Repeat each entry exactly, but do not carry over the pictures.

**Named joint coordinates**

------

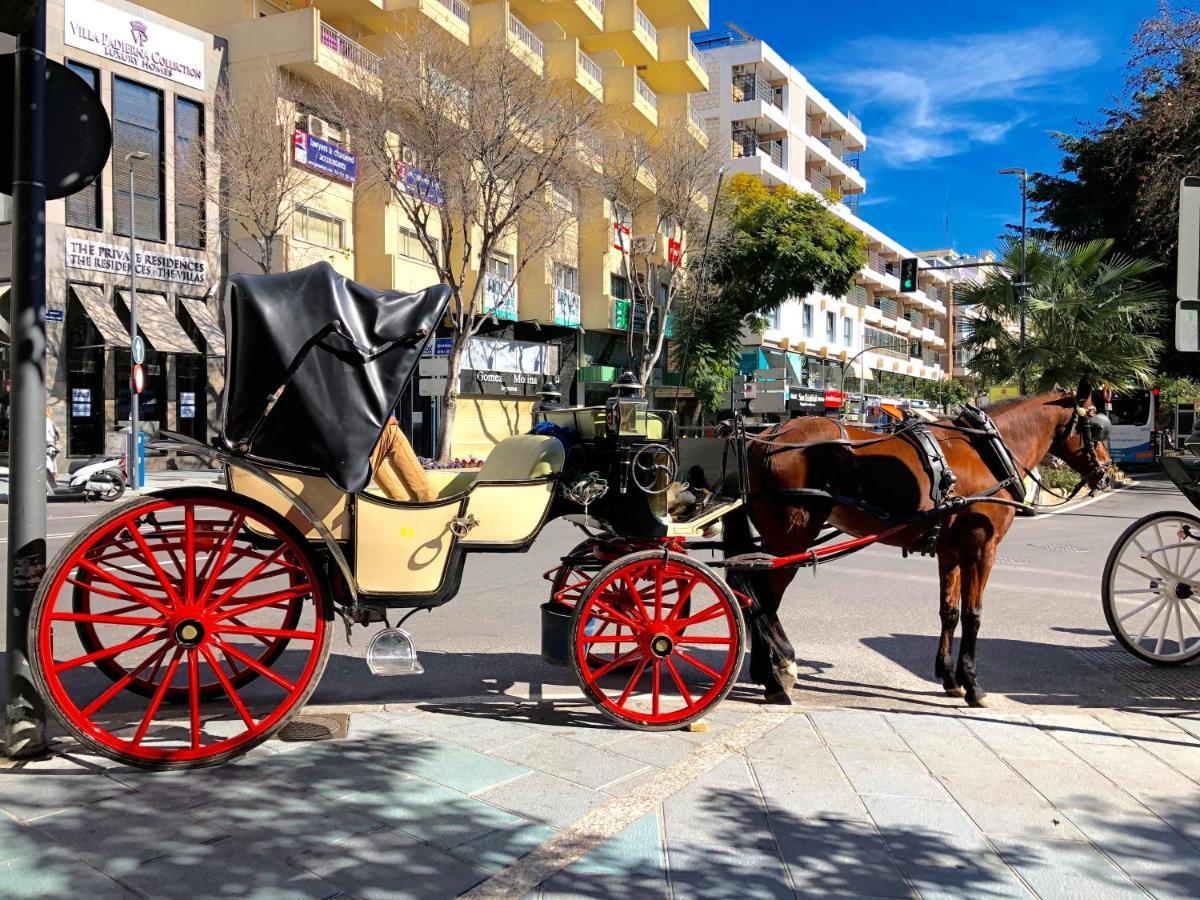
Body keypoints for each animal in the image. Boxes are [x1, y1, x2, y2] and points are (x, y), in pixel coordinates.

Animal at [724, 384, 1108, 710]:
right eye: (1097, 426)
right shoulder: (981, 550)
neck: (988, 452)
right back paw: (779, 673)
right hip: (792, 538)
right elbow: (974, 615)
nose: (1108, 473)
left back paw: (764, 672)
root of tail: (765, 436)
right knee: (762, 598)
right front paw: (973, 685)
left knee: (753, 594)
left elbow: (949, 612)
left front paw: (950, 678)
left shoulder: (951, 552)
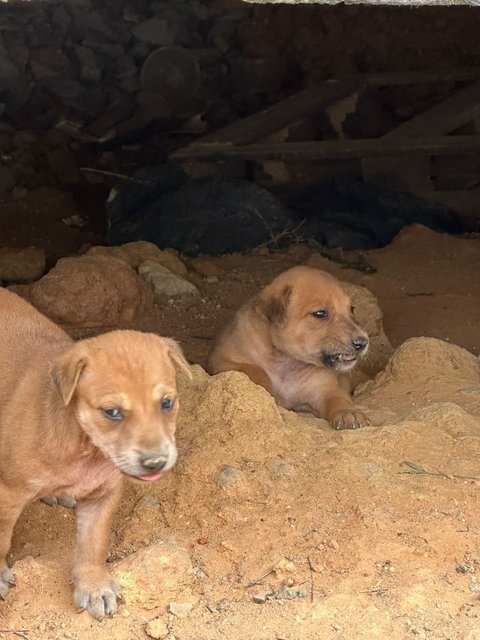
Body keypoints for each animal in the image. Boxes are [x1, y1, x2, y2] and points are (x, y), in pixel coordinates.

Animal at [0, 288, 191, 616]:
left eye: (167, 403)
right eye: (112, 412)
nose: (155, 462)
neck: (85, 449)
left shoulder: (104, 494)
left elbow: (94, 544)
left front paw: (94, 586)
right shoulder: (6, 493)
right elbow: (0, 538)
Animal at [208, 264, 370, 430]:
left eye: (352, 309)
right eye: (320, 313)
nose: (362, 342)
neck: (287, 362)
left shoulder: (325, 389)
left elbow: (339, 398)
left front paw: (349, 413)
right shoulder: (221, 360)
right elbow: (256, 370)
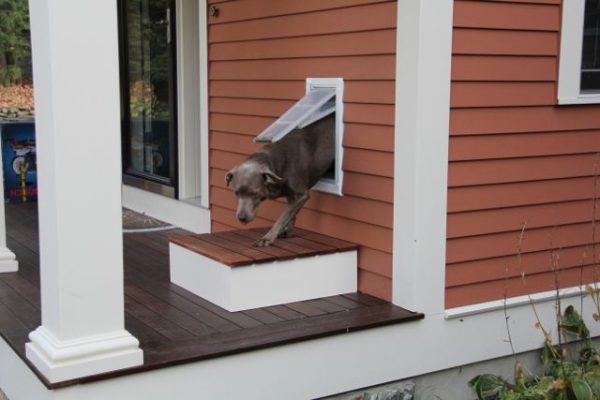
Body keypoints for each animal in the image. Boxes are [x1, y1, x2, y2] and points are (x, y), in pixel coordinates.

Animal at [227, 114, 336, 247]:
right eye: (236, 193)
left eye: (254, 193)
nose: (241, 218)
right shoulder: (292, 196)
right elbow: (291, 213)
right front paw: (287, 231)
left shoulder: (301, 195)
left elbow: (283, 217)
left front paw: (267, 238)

------

**Task result**
Body keypoints for each animal in the image. Boxes are [x1, y1, x2, y2] and points are (x, y), in pixel coordinates.

Animal at [724, 384, 1108, 710]:
right eye: (1097, 426)
right shoulder: (981, 550)
neck: (988, 452)
right back paw: (779, 673)
right hip: (792, 538)
right elbow: (974, 615)
nose: (1108, 473)
left back paw: (764, 672)
root of tail: (765, 436)
right knee: (762, 598)
right front paw: (973, 685)
left knee: (753, 594)
left elbow: (949, 612)
left front paw: (950, 678)
left shoulder: (951, 552)
Body keypoints for each animal in the image. Boxes are [x1, y1, x2, y2] and points are (x, y), in pixel coordinates.

Animal at [0, 288, 191, 616]:
left eye: (167, 403)
right eye: (112, 412)
nose: (155, 462)
neck: (85, 449)
left shoulder: (104, 494)
left elbow: (94, 544)
left front paw: (94, 586)
right shoulder: (6, 493)
right elbow: (0, 538)
Animal at [208, 264, 370, 430]:
left eye: (352, 309)
right eye: (320, 313)
nose: (362, 342)
neck: (287, 362)
left shoulder: (325, 389)
left elbow: (339, 398)
left front paw: (349, 413)
right shoulder: (221, 360)
right elbow: (256, 370)
Body keypoints for each animal in the image. Boxes are [x1, y1, x2, y2] and points are (x, y), in pixel coordinates.

Animal at [227, 114, 336, 247]:
right eye: (236, 193)
left eye: (254, 193)
nose: (241, 218)
right shoulder: (292, 196)
right elbow: (291, 213)
right front paw: (287, 231)
left shoulder: (301, 195)
left elbow: (283, 217)
left front paw: (267, 238)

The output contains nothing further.